> ASSIGNED TASK: Go through the records below and copy out every line that contains the word "median".

Stored items

BEGIN

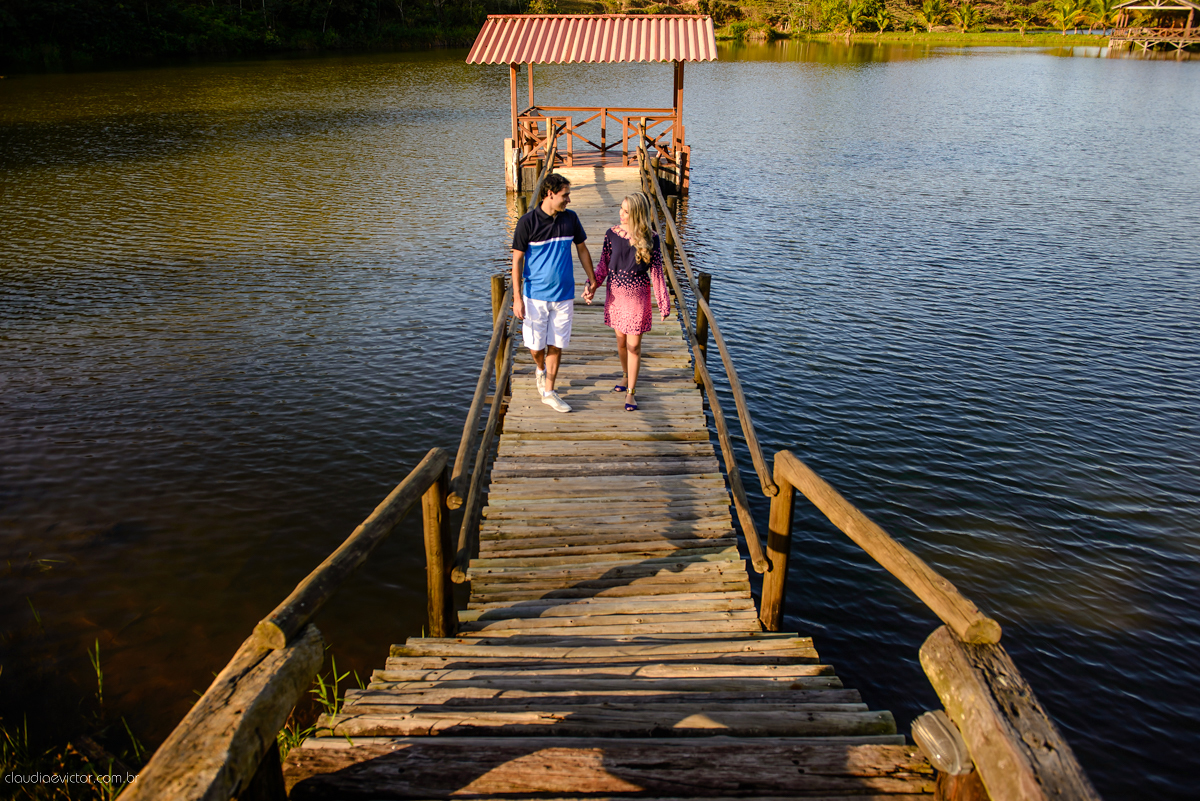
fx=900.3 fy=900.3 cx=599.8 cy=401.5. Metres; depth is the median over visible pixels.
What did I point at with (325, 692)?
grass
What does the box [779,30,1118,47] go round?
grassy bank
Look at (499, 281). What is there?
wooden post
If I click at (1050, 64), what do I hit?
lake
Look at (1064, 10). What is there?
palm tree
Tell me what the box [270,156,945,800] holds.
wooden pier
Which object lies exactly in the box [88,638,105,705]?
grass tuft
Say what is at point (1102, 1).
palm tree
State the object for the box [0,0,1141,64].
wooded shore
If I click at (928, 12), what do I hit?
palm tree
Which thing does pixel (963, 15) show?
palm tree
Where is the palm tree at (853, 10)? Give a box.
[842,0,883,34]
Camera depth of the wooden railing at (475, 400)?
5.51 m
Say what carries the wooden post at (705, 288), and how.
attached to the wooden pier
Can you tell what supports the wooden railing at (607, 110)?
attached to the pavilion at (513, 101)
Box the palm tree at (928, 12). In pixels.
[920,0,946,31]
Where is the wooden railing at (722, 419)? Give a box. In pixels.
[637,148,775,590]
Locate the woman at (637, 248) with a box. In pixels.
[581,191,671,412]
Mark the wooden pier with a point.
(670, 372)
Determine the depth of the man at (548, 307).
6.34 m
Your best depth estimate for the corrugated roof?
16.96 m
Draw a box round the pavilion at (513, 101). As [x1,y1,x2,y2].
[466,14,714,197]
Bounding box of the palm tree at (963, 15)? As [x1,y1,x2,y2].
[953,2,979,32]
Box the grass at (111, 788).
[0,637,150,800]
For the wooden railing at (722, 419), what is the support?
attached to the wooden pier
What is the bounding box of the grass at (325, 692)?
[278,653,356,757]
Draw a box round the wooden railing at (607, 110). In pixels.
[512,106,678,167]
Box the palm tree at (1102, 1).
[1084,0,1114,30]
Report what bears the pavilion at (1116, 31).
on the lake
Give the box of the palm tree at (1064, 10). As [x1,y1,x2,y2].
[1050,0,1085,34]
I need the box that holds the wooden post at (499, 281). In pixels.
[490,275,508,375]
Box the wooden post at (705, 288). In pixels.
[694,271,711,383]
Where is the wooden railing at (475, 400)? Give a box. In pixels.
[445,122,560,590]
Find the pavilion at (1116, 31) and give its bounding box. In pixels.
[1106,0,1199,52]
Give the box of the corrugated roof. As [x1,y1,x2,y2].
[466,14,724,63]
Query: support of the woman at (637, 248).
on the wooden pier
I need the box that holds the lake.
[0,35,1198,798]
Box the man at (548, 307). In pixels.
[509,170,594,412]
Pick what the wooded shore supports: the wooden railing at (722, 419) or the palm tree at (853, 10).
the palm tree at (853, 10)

END
BEGIN

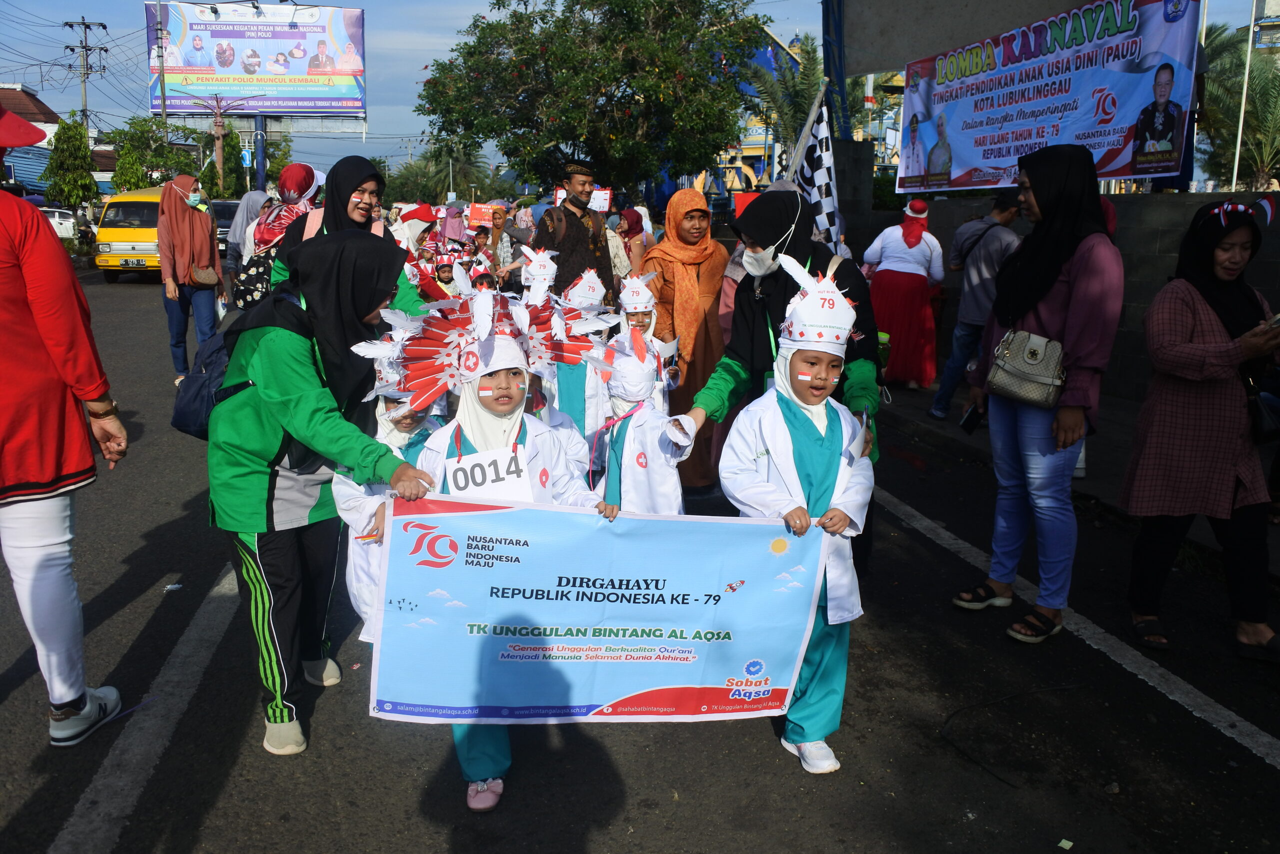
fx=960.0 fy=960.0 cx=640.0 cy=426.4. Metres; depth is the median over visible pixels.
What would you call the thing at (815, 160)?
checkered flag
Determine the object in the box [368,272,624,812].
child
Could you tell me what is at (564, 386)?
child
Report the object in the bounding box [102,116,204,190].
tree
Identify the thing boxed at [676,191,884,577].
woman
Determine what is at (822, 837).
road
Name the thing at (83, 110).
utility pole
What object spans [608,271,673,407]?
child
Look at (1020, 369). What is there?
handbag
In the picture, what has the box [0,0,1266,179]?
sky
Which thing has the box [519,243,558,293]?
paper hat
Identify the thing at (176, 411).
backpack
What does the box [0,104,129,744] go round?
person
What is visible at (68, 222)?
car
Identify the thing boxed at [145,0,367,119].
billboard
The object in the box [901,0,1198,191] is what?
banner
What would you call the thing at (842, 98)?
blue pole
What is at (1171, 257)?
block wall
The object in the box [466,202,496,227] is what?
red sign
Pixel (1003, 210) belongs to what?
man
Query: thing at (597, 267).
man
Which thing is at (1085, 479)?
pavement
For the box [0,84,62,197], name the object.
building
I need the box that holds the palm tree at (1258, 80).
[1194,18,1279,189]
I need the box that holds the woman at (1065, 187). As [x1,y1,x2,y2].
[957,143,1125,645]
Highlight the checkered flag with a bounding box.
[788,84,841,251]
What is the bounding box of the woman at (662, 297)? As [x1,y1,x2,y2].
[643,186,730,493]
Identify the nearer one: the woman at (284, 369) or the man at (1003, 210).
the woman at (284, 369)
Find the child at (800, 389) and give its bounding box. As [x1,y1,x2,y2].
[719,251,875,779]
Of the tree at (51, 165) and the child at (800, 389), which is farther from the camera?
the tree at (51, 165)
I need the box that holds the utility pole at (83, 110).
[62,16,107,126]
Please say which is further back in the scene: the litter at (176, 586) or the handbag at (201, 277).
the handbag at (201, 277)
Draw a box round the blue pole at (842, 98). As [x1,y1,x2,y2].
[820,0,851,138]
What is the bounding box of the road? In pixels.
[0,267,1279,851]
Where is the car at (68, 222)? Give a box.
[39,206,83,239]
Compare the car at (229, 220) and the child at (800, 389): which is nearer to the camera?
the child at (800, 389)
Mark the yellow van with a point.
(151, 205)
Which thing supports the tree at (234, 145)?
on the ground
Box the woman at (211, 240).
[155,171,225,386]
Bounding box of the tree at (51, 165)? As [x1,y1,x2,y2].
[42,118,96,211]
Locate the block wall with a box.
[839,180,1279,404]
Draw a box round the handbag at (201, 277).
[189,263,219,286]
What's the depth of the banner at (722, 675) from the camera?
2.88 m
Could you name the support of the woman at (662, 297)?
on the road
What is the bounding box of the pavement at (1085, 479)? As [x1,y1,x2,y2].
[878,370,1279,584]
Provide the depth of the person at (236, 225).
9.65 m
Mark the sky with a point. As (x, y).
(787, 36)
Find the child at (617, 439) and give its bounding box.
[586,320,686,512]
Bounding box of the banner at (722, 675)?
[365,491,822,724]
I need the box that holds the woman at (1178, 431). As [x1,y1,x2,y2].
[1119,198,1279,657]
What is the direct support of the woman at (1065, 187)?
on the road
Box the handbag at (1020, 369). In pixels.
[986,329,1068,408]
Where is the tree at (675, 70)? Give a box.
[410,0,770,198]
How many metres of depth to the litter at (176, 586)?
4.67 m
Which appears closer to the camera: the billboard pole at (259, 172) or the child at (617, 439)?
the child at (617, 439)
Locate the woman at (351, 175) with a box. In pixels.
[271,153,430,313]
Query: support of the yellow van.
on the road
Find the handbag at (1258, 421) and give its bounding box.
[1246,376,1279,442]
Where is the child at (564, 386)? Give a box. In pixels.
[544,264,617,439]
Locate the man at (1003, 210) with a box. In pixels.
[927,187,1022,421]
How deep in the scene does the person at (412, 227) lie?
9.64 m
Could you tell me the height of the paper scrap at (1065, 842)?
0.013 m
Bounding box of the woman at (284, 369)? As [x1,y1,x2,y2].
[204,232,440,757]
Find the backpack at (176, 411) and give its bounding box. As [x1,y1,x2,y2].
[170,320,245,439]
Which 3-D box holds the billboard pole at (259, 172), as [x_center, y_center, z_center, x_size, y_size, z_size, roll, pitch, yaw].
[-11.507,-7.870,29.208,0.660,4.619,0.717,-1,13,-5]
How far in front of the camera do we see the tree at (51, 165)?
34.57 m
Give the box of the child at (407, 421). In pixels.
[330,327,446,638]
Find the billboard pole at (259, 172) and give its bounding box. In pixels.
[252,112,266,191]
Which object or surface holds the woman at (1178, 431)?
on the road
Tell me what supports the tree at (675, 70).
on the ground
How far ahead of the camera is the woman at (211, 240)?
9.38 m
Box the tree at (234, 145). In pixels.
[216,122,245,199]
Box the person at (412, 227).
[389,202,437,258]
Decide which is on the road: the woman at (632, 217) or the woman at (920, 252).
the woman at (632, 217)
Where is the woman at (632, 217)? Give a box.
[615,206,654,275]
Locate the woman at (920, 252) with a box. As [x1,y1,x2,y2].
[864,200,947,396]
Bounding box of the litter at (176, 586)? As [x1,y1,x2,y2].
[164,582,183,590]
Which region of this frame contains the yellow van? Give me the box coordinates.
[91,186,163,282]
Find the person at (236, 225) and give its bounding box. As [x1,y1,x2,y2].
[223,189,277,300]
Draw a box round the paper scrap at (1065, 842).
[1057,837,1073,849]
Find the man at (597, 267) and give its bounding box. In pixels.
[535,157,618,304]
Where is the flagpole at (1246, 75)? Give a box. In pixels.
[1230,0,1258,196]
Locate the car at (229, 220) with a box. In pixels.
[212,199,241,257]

END

> SOLUTION TO THE EXERCISE:
fx=900.3 fy=900.3 cx=599.8 cy=401.5. Metres; depth is the median over visible pixels.
fx=960.0 fy=960.0 cx=640.0 cy=426.4. Metres; depth is the median over visible pixels.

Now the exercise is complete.